I packed my stuff, and much of Claude’s, in both my backpack and an extra bag we had purchased for the purpose of making me a pack mule. Having purchased his ticket months before we knew I would be joining him, Claude’s flight home coincided with the first day the National Down Syndrome Congress convention. As a result, I left three days before Claude and, in case he did any more shopping, I took all his extra clothes and textbooks with me. Anuncia and Sabino came to the door to bide me farewell, even though “Claudio” was staying with them another night. Anuncia kissed me once on my left cheek and then many times on my right cheek and I began to cry. Life is a succession of farewells, or “passé bien” in Spanish, and our great trip was over. For two weeks, I felt like an old me I once knew, one who had time to dwell on the creativity found in museum after museum in city after city, a person who could have extended conversations with another adult, some of which lasted for days, a person who didn’t worry much. Yes, I missed my baby, Lyra, though truthfully, I did not think about my four children back in the States all that much, I knew they were fine without me. But return I must and return I did and not only did I leave behind, for a time, this man who is my son, I also left that old me, the carefree student who could wander Europe at will soaking in and sucking down to the marrow all that looks, feels and tastes good.
I was unnecessarily hesitant to ask Claude to go with me to the airport. Unbiden he announced that of course he was going to see me off. I was glad; the Metro ride required two transfers and a confusing 3€ charge just for entering the airport from the Metro station (and again when exiting). With Claude carrying the extra bag filled with his belongings, we walked from the Metro station to the airline’s counter to get my boarding pass, a distance longer than that between most Metro stops as was the walk from the counter to security. He walked through the security queue with me until he could go no further without a ticket and then he waited as I peeled off my layers of luggage, my jacket, my shoes. While doing so, I had a wonderful, if disjointed, conversation with a man and a woman who were behind me in the security line. Claude later told me he thought they were husband and wife, but they were father and daughter. Maria had on an elegant short-sleeved dress with a fitted, cream-colored bodice and a navy skirt. Her silky, dark hair, cut in a longish bob with bangs, moved like a curtain as she darted around like the rest of us to get her belongings into the security bins for the X-ray machine.
“My daughter has Down syndrome,” I said to the man in Spanish.
“Oh, wonderful! Hey, Maria, this woman has a daughter like you!” said the man, also in Spanish.

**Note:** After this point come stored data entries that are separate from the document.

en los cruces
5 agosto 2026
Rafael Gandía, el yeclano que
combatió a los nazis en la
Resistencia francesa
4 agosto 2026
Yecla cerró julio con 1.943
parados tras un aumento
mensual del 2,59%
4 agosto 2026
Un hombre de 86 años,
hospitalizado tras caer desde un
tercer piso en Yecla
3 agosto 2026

“My name is Maria,” said the beautiful young woman as she nodded at me and smiled. I learned that Maria, who lives in the Canary Islands with her family, is the second of four children, 27-years-old and, though he needn’t have told me, it was self-evident, the delight of her parents’ lives.
Claude, though a head taller than everyone else waving from behind the security line, could not seem to see me after I had reassembled my clothes and backpack onto my body. I walked back toward security, waving my arm widely, until I caught his attention. With the queue and the security operations between us, we looked at one another and smiled. I blew him a kiss and turned to walk to my gate. I looked back one more time and there he stood, my tall son, calmly waiting for me to disappear. I did not cry.